阅读文段:
为何既言“贤妃”而又说“贞女”?孔颖达先生曰:“贤妃即贞女也。论其配夫,则为贤妃;指其行事,则为贞女,所从言之异耳。”“善”者谓之“淑”,“贞”者谓之“贤”。“淑者”能生发其“善”于外,“贤者”能坚守其“善”于内。
三、第一、二章讲解:
第一章:鸡既鸣矣,朝(音招)既盈矣。匪【同非】鸡则鸣,苍蝇之声。
“鸡既鸣矣”,意谓雄鸡司晨之鸣声已经过去,是“贤妃”起身梳妆之时节,贤妃必闻鸡鸣则起身,且督促“国君”起身。若“妃”不贤,则依偎“国君”身边而不欲起身,纵然“国君”欲起身,亦往往娇声软语而不欲其起身,由此而至于“从此君王不早朝”。
“朝既盈矣”,意谓朝(音昭)阳东升已经圆满可见,是“国君”起身准备早朝(音潮)之时节。“朝盈”本是指“朝阳满盈”,而此时亦是文武朝臣均已来到朝廷之时。明君必知此则起身,不敢怠慢,唯恐贻误邦国之事,唯恐朝臣久候。
“匪鸡则鸣,苍蝇之声”,意谓“贤妃”既闻“鸡鸣”而起身,起身之后方知尚未到“鸡鸣”之时,是误以“苍蝇之声”为“鸡鸣”。“妃”之误听,是因其机警、恭敬,唯恐失其时节,可见“妃”之“贤”矣。起身过早,只是自身之事;起身过晚,则误邦国之事。
“君”与“妃”,其正道如此。然而,齐哀公恋色贪欲而“朝盈”不起身,以致荒废邦国政事,故谓之“荒淫”。“齐哀公”之“妃”,闻“鸡鸣”而不起身,虽明知“齐哀公”将贻误邦国政事而不警诫、督促,故谓之“不贤”。“君”与“妃”如此,齐国何望?
第二章:东方明矣,朝(音招)既昌矣。匪【同非】东方则明,月出之光。

记录数据:
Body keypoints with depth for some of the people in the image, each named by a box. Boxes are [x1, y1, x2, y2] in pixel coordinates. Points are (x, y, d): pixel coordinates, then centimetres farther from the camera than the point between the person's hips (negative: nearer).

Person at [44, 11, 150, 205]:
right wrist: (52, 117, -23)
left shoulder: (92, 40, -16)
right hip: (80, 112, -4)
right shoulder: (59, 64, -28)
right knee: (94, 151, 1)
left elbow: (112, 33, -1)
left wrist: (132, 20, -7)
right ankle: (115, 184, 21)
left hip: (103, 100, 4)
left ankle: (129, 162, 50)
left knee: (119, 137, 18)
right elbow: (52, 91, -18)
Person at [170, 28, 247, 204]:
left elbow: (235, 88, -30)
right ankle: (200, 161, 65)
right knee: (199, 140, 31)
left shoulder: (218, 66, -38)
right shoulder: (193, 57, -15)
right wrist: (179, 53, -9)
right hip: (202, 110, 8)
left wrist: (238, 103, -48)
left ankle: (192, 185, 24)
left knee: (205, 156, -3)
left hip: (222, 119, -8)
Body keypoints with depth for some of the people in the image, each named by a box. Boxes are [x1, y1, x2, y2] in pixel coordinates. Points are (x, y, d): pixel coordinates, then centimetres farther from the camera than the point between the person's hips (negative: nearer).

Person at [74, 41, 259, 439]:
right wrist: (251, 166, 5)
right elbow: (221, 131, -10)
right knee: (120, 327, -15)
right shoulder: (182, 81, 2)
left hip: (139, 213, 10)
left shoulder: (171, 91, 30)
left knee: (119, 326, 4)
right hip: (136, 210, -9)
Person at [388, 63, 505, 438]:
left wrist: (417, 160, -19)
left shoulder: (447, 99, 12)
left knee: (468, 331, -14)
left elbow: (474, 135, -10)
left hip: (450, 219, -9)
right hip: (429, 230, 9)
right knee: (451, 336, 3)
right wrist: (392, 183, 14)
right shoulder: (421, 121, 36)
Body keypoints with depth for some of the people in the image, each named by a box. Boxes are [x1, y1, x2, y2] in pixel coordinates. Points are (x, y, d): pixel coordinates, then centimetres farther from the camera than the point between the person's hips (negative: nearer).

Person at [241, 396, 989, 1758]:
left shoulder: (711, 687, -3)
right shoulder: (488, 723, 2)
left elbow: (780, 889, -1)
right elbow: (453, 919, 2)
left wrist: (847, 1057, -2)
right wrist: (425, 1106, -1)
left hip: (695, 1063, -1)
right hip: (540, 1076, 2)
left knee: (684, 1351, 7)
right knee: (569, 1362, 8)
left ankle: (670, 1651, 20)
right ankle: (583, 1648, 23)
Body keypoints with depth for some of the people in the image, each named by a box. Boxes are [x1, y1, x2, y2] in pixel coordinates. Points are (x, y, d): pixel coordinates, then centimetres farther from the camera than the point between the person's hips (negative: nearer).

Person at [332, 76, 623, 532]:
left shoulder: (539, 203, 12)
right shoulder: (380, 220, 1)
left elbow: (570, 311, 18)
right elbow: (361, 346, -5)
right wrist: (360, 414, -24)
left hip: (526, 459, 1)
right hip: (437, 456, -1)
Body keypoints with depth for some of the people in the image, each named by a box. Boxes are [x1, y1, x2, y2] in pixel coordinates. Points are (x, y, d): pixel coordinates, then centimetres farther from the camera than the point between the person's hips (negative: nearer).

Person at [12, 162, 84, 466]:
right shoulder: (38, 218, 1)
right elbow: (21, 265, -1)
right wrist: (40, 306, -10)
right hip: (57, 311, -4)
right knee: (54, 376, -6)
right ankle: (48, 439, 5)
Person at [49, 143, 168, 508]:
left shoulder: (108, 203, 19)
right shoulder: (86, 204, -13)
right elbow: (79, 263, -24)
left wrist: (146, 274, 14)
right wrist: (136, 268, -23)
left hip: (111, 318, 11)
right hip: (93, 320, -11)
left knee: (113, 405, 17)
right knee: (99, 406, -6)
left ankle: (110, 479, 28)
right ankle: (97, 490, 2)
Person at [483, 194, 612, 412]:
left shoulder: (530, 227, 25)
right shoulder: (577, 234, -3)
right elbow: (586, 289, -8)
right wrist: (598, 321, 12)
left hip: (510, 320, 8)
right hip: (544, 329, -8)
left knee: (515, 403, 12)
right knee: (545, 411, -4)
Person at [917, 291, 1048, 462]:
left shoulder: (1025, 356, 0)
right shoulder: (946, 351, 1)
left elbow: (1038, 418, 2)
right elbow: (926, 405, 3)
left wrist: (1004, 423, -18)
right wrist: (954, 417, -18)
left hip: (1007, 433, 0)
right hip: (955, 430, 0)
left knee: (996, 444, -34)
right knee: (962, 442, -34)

练习部分:
(a) 请列出阅读文段中第一章的全部诗句，去掉括号里的注音和注释。
(b) 请接着这篇诗章讲解的末尾往下写。

各题答案:
(a) 鸡既鸣矣；朝既盈矣；匪鸡则鸣；苍蝇之声

(b)
“东方明矣”,意谓鸡鸣之后,晨光熹微,虽天色已明而未亮,是“妃”梳妆之时节,“贤妃”必不敢怠慢拖延,唯恐贻误早朝;“朝既昌矣”意谓“朝阳”渐升,已离开地面如“一日之直径”,而朝廷之上,群臣已按部就班、井然有序,是“明君”早朝之时节。
“匪东方则明,月出之光”,意谓“妃”有时误以“清晨之月光”为“东方日明”。是“贤妃”以邦国政事为重。“夫妇之事”,私事也;“邦国政事”,公事也。“明君”与“贤妃”,不敢以“私事”而妨害“公事”,臣民之福也。
然而,“齐哀公荒淫怠慢”,虽天明而不起身,朝臣列班而不早朝,其“妃”既不劝谏警诫,却听之任之,乃至诱而止之,可谓“君不明”而“妃不贤”,置邦国政事于不顾,置早朝群臣于不顾,齐国岂能昌盛?庶民岂能安宁?
四、第三章讲解:
第三章:虫飞薨薨(音轰),甘与(音宇)子同梦。会(音惠)且归矣,无庶予(音于)子憎(音增)。
“虫飞薨薨”,意谓虽已“鸡鸣”而“东方未明”之时,各种飞虫飞来飞去,发出“薨薨”之声,扰人烦人。“甘与子同梦”,意谓虽然飞虫扰人烦人,“贤妃”却心甘于与“明君”同在梦境之中。“贤妃”非无情,非不贪睡,然而,不敢因此而误君误国。
“会且归矣,无庶予子憎”,意谓“明君”与朝臣会于朝廷而将要归来之时,“我”不欲众人因“我”之缘故而憎恶于“君”。“会”,指“君”与“群臣”会见于朝廷也。“且”,即将也。“无”,“不欲”也。“庶”,“众臣”及“庶民”也。
“予”,“妃”自指也;“子”,“君”也;“予子憎”,因“我”而使人“憎恶”于“子”也。“妃”为私情而不顾群臣,则群臣怨憎国君;为私情而不顾邦国政事,则庶民怨憎国君。“贤妃”唯恐“国君”被臣民怨憎,此是“妃”之“贤”,“贤妃”能助“明君”。
“齐哀公荒淫怠慢”,必招致臣民之怨憎,此可谓“君”不“明”不“正”矣;“齐哀公”之“妃”不谏不诫,或至于诱之媚之、迷之惑之,纵然“三千宠爱在一身”,亦可谓“不贤”矣。因此,国人“思贤妃”也。然则何以不曰“思明君”?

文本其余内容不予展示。